Harvard psychologist David McClelland developed the Achievement Motivation Theory which he comprehensively defined in his book entitled ‘The Achieving Society’ published in 1967. McClelland sought to explain why some societies are more economically successful than others. For answers, he looks at the entrepreneurial behaviors of individuals, which he thought were key to the development of all economies.
According to McClelland, entrepreneurs do things in a new and better way and make decisions under uncertainty. Entrepreneurs are characterized by a need for achievement or an achievement orientation, which is a drive to excel, advance, and grow. By focusing in on a particular need, he was able to challenge the then prevailing great man theory of entrepreneurship as well as religious theories of entrepreneurship. He believed that entrepreneurship is learned and that such learning can be encouraged fruitfully.

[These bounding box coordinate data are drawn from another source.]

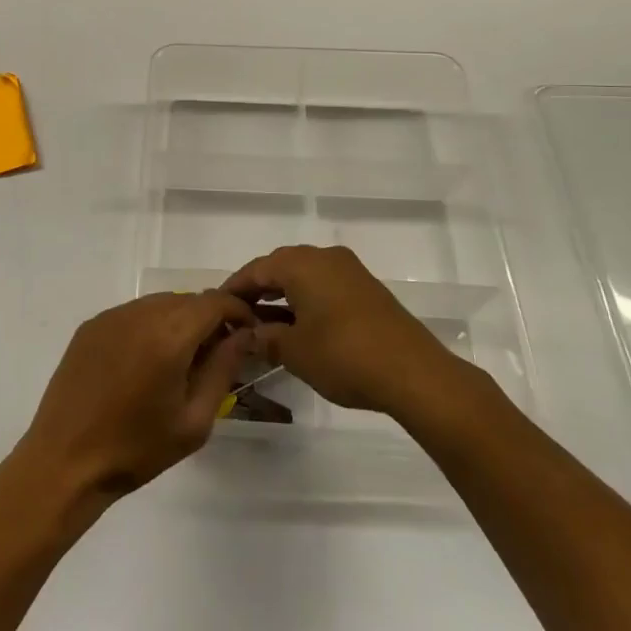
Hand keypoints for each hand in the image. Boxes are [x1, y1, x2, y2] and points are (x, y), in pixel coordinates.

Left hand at [19, 292, 256, 501]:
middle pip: (188, 299)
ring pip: (160, 303)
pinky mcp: (91, 325)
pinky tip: (146, 361)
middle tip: (218, 352)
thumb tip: (242, 335)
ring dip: (179, 320)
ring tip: (182, 359)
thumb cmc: (136, 449)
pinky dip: (150, 325)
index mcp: (169, 335)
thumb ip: (222, 369)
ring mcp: (112, 316)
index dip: (237, 312)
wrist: (65, 462)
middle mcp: (140, 313)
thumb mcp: (194, 420)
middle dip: (209, 318)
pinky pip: (133, 313)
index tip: (248, 333)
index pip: (215, 302)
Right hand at [223, 245, 448, 413]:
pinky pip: (324, 287)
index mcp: (302, 263)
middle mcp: (324, 257)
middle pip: (280, 267)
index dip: (234, 288)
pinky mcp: (366, 290)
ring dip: (282, 297)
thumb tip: (248, 335)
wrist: (413, 373)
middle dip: (257, 291)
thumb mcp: (295, 352)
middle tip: (238, 316)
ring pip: (304, 277)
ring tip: (263, 325)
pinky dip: (305, 302)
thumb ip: (265, 338)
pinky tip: (298, 327)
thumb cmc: (344, 356)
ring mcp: (349, 271)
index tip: (217, 307)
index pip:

The theory of achievement motivation is a miniature system applied to a specific context, the domain of achievement-oriented activities, which is characterized by the fact that the individual is responsible for the outcome (success or failure), he anticipates unambiguous knowledge of results, and there is some degree of uncertainty or risk (McClelland, 1961). Yet it is the belief that the type of theory that views the strength of an individual’s goal-directed tendency as jointly determined by his motives, by his expectations about the consequences of his actions, and by the incentive values of expected consequences will have wider utility when these concepts are applied toward other goals. (Atkinson & Feather, 1966, p. 5)
Achievement motivation can, therefore, be defined as the striving to increase or to keep as high as possible, one’s own capabilities in all activities in which a standard of excellence is thought to apply and where the execution of such activities can, therefore either succeed or fail. (Heckhausen, 1967, p. 4-5). To conclude it could be emphatically stated that achievement motivation plays an significant role in success of the entrepreneurs. It is therefore recommended that this yardstick should be applied in Indian context also.
- McClelland, David C., The Achieving Society (1961). University of Illinois at Urbana-Champaign’s Academy for Entrepreneurial Leadership Historical Research Reference in Entrepreneurship, Available at SSRN: https://ssrn.com/abstract=1496181
- Atkinson, J., & Feather, N. (1966). A theory of achievement motivation. New York, NY: Wiley and Sons.
- Heckhausen, H., Butler, K. F., Birney, R. C., & McClelland, D. C. (1967). The anatomy of achievement motivation. New York: Academic Press.